Optimized Row-based Replication
By only replicating those elements of the row image that have changed following INSERT, UPDATE and DELETE operations, replication throughput for both the master and slave(s) can be increased while binary log disk space, network resource and server memory footprint are all reduced.
Crash-Safe Slaves and Binlog
Slaves can automatically roll back replication to the last committed event before a crash, and resume replication without administrator intervention. Not only does this reduce operational overhead, it also eliminates the risk of data loss or corruption caused by the failure of a slave. Further, if a crash to the master causes corruption of the binary log, the server will automatically recover it to a position where it can be read correctly.
Ensure the integrity of data being replicated to a slave by detecting data corruption and returning an error, preventing the slave itself from becoming corrupt.

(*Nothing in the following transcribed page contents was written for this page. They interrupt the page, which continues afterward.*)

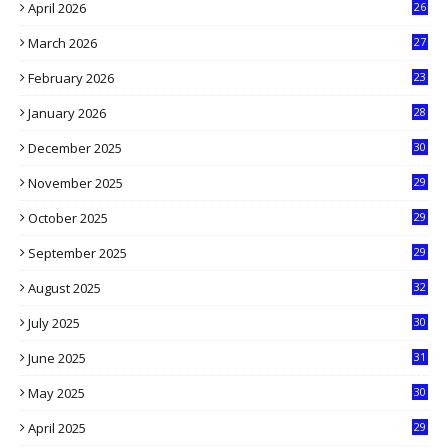
April 2026
26
3
March 2026
27
9
February 2026
23
3
January 2026
28
5
December 2025
30
3
November 2025
29
9
October 2025
29
4
September 2025
29
5
August 2025
32
9
July 2025
30
1
June 2025
31
4
May 2025
30
6
April 2025
29
1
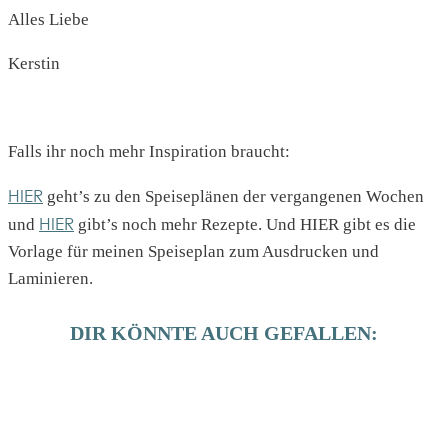
Alles Liebe
Kerstin
Falls ihr noch mehr Inspiration braucht:
HIER
geht’s zu den Speiseplänen der vergangenen Wochen
HIER
und
gibt’s noch mehr Rezepte. Und HIER gibt es die
Vorlage für meinen Speiseplan zum Ausdrucken und
Laminieren.
DIR KÖNNTE AUCH GEFALLEN:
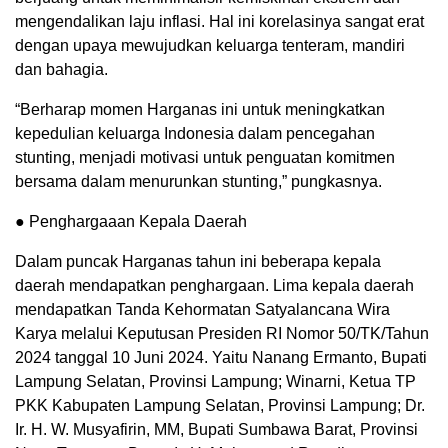
mengendalikan laju inflasi. Hal ini korelasinya sangat erat
dengan upaya mewujudkan keluarga tenteram, mandiri
dan bahagia.
“Berharap momen Harganas ini untuk meningkatkan
kepedulian keluarga Indonesia dalam pencegahan
stunting, menjadi motivasi untuk penguatan komitmen
bersama dalam menurunkan stunting,” pungkasnya.
● Penghargaaan Kepala Daerah
Dalam puncak Harganas tahun ini beberapa kepala
daerah mendapatkan penghargaan. Lima kepala daerah
mendapatkan Tanda Kehormatan Satyalancana Wira
Karya melalui Keputusan Presiden RI Nomor 50/TK/Tahun
2024 tanggal 10 Juni 2024. Yaitu Nanang Ermanto, Bupati
Lampung Selatan, Provinsi Lampung; Winarni, Ketua TP
PKK Kabupaten Lampung Selatan, Provinsi Lampung; Dr.
Ir. H. W. Musyafirin, MM, Bupati Sumbawa Barat, Provinsi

Provides protection against operational errors made on the master, for example accidently dropping tables, in which event the slave can be promoted to the new master in order to restore the database to its previous state. It also becomes possible to inspect the state of a database without reloading a back up.
Provide an alternative to password in master.info
MySQL 5.6 extends the replication START SLAVE command to enable DBAs to specify master user and password as part of the replication slave options and to authenticate the account used to connect to the master through an external authentication plugin (user defined or those provided under MySQL Enterprise Edition). With these options the user and password no longer need to be included in the master.info file.
Obfuscate passwords in general query log, slow query log, and binary log
Passwords in statements written to these logs are no longer recorded in plain text.
Providing password hashing with appropriate strength
Default password hashing for internal MySQL server authentication via PASSWORD() is now done using the SHA-256 password hashing algorithm using a random salt value.
Avoid passwords on the command line
MySQL 5.6 introduces a new “scrambled” option/config file (.mylogin.cnf) that can be used to securely store user passwords that are used for command line operations.
Change Password at next login
Developers and DBAs can now control when account passwords must be changed via a new password_expired flag in the mysql.user table.
Policy-based Password validations
Passwords can now be validated for appropriate strength, length, mixed case, special chars, and other user defined policies based on LOW, MEDIUM and STRONG designation settings.
Latest My.ini parameters
InnoDB Multiple Buffer Pools
It is useful when innodb buffer pool size is large. When the InnoDB buffer pool is large, many data requests can be satisfied by retrieving from memory. You might encounter bottlenecks from multiple threads trying to access the buffer pool at once.
To enable multiple buffer pools set the value of innodb_buffer_pool_instances to greater than 1 and up to 64(maximum). This option will take effect only when innodb_buffer_pool_size is set to 1GB or higher.
This parameter is useful only when we use multiple InnoDB tablespaces. It specifies the maximum number of .ibd files that MySQL can keep open at one time. Minimum value is 10.
This will dump data cached in buffer pool into a file before mysql server shutdown.
This will load data back to buffer pool while starting mysql server.
Save the cached data from innodb buffer pool into specified file while stopping MySQL service using parameter ‘innodb_buffer_pool_dump_at_shutdown’
The number of open tables for all threads. Increasing this value increases the number of file descriptors that mysql requires. Before MySQL 5.1.3, this variable is called ‘table_cache’
The number of table definitions (from .frm files) that can be stored in the definition cache. If you use a large number of tables, you can create a large table definition cache to speed up opening of tables. The table definition cache takes less space and does not use file descriptors, unlike the normal table cache.